◆ **EXERCISE PROMPT**
The following data has a line with "pinky pip: (889, 63)" and a line with "ring mcp: (900, 77)". Write out exactly those lines and all the lines between them.

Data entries

****************

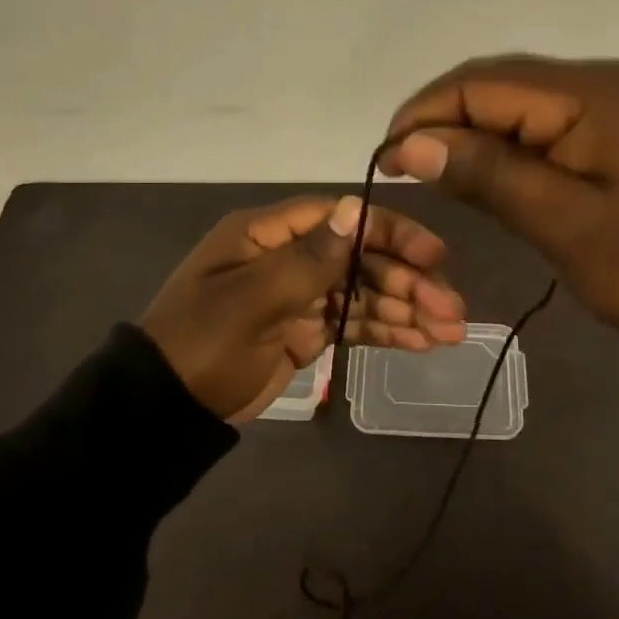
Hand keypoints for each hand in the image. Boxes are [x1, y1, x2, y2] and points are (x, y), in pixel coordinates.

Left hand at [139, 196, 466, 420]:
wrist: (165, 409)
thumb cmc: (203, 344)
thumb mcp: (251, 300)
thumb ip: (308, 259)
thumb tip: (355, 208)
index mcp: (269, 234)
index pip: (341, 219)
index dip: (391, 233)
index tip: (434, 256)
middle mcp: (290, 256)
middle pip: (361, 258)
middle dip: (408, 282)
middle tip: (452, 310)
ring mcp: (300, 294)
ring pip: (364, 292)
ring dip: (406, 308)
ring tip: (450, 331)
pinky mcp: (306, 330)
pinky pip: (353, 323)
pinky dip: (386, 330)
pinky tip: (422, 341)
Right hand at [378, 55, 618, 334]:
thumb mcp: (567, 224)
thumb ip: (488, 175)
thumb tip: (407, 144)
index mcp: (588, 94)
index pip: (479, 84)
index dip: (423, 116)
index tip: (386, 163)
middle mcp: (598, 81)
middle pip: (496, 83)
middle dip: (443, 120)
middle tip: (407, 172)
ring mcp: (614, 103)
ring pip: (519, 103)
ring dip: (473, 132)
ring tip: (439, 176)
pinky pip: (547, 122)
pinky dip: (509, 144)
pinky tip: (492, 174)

****************

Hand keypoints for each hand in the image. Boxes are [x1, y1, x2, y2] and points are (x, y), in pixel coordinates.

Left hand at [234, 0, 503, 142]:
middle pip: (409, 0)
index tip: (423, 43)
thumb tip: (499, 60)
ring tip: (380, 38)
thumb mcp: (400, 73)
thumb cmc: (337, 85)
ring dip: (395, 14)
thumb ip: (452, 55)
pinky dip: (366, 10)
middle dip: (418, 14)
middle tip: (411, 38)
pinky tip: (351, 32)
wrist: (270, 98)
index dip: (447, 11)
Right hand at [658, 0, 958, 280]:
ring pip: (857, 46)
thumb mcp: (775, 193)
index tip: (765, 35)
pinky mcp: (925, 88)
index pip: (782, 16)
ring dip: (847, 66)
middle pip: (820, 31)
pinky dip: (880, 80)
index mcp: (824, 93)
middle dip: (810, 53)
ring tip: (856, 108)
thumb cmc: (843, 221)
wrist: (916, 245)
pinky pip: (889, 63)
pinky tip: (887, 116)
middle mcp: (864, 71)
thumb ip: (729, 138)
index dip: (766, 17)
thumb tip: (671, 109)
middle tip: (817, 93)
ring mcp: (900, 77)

****************

◆ **SOLVED PROBLEM**
pinky pip: (889, 63)
pinky tip: (887, 116)
middle mcp: (864, 71)
thumb ip: (729, 138)
index dip: (766, 17)
thumb tip: (671, 109)
middle tip: (817, 93)
ring mcp: (900, 77)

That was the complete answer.